Olivier Rolin é um grande escritor que nunca escreveu um
único romance convencional. Também nunca escreveu livros de viagens ou inventou
alguma narrativa para a ficção. O que lhe interessa é fixar o lugar da viagem,
essa coisa nostálgica e ansiosa que persiste, volátil ou indelével, entre cada
partida e cada chegada.
As mulheres surgem como objectos de encanto supremo, quase devoção,
como inevitáveis marcas dessa ansiedade. Contudo, esse encanto vem desde o início
toldado pela angustiada previsão do breve fim. Foi assim em «Veracruz»
(Sextante, 2017), com Dariana, essa cantora cubana encontrada e desencontrada pelas
praias do México, o livro em que Olivier Rolin se aproxima mais de uma
estrutura novelesca. Em «O Bar da Ressaca», o seu profético, poético, quase
alienado segundo romance já assim é.
«Esta ideia de partir, fui eu que a tive, evidentemente.
Porquê? Não sei bem. Eu prolongo a ilusão do amor com a da viagem: tenho a
impressão de que a comédia será mais suave, e que desempenharemos os nossos
papéis com mais elegância.»
O ex-cônsul francês, personagem de amor e desencanto, se apaixona
perdidamente por empregadas de restaurantes e de bares, apurando uma estratégia
por ele delineada entre a ilusão e a ironia, reconhecendo que foi feito mais
para a sedução do que para o amor.
Zerlina, Leïla, Amália, Esperanza, Adriana, Aurelia.
Buenos Aires, Lisboa, Trieste, Praga, Alexandria, o Rio de la
Plata, o Tejo, o Vltava. O Mediterrâneo.
Borges que, no Martinho da Arcada, afinal recebera instruções
e textos de Pessoa para duplicar a persona literária, Kafka, Cavafy,
Beaudelaire, Céline, Blake, Apollinaire, Beethoven, Schubert, Mozart.
Famous Grouse, Gin Fizz, e todo o álcool.
As Ruínas do Carmo.

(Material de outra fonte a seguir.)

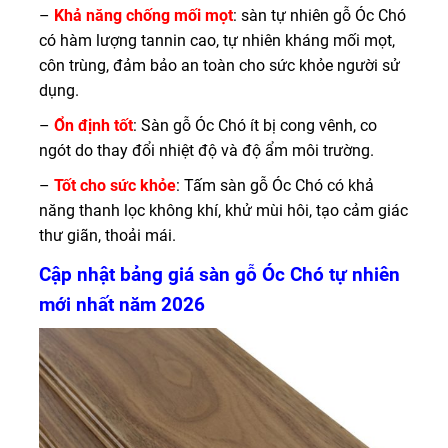
–
Khả năng chống mối mọt
: sàn tự nhiên gỗ Óc Chó
có hàm lượng tannin cao, tự nhiên kháng mối mọt,
côn trùng, đảm bảo an toàn cho sức khỏe người sử
dụng.
–
Ổn định tốt
: Sàn gỗ Óc Chó ít bị cong vênh, co
ngót do thay đổi nhiệt độ và độ ẩm môi trường.
–
Tốt cho sức khỏe
: Tấm sàn gỗ Óc Chó có khả
năng thanh lọc không khí, khử mùi hôi, tạo cảm giác
thư giãn, thoải mái.
Cập nhật bảng giá sàn gỗ Óc Chó tự nhiên
mới nhất năm 2026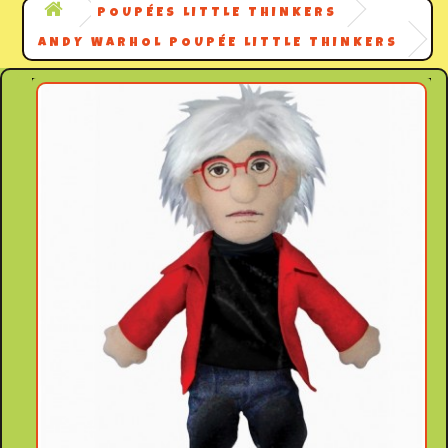
POUPÉES LITTLE THINKERS
ANDY WARHOL POUPÉE LITTLE THINKERS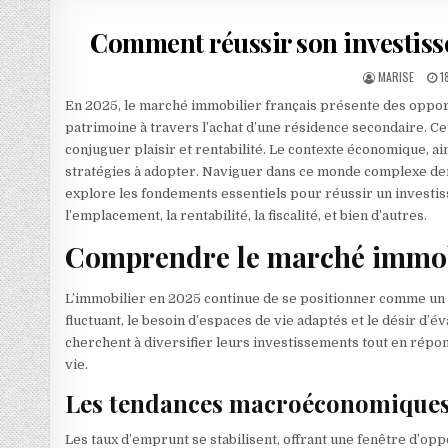
Comment réussir son investiss
AUTHOR:
P
MARISE
1
En 2025, le marché immobilier français présente des oppor
patrimoine à travers l’achat d’une résidence secondaire. Ce
conjuguer plaisir et rentabilité. Le contexte économique, ai
stratégies à adopter. Naviguer dans ce monde complexe d
explore les fondements essentiels pour réussir un investi
l’emplacement, la rentabilité, la fiscalité, et bien d’autres.
Comprendre le marché immob
L’immobilier en 2025 continue de se positionner comme un 
fluctuant, le besoin d’espaces de vie adaptés et le désir d’
cherchent à diversifier leurs investissements tout en répon
vie.
Les tendances macroéconomiques 
Les taux d’emprunt se stabilisent, offrant une fenêtre d’oppo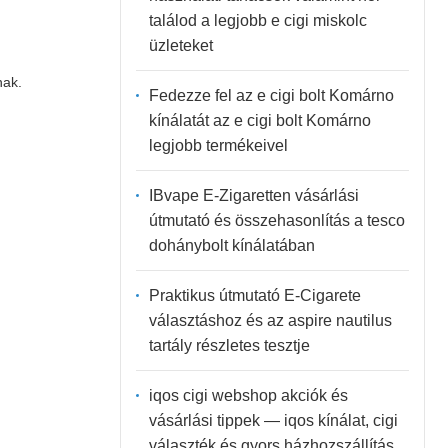
találod a legjobb e cigi miskolc
üzleteket
nak.
Fedezze fel az e cigi bolt Komárno
kínálatát az e cigi bolt Komárno
legjobb termékeivel
IBvape E-Zigaretten vásárlási
útmutató és összehasonlítás a tesco
dohánybolt kínálatában
Praktikus útmutató E-Cigarete
választáshoz és az aspire nautilus
tartály részletes tesztje
iqos cigi webshop akciók és
vásárlási tippek — iqos kínálat, cigi
választék és gyors házhozszállítás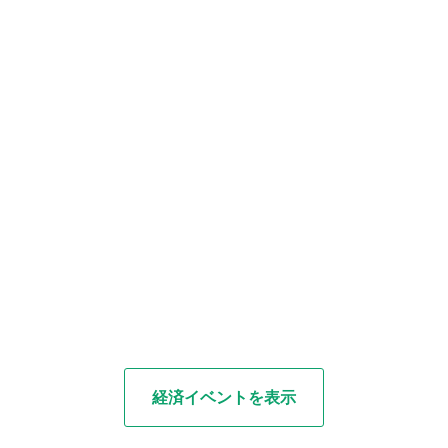
経済イベントを表示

É aí, sob os arcos estrelados, que o
percurso começa e é também aí que ele pede absolvição pela dor da impotência e
do remorso que um dia sentirá na solidão do seu gabinete da Avenida Santa Fé,
rodeado de fotografias da França magnífica, quando um pai lhe bate à porta a
pedir auxílio.
Um romance sobre a o gene da viagem, a possibilidade do amor,
a premência da liberdade e a inevitabilidade do sofrimento.
Nota. Um livro para quem deseja conhecer o mundo virtualmente
real e literário de um mestre que sempre teve em Portugal um lugar de edição e
de refúgio. A sua proximidade fá-lo colecionar para a edição portuguesa uma série
de referências usadas mas não referenciadas ao longo do texto. Assim, o leitor
não perde o ritmo de leitura e fica, no final, com a leitura duplicada.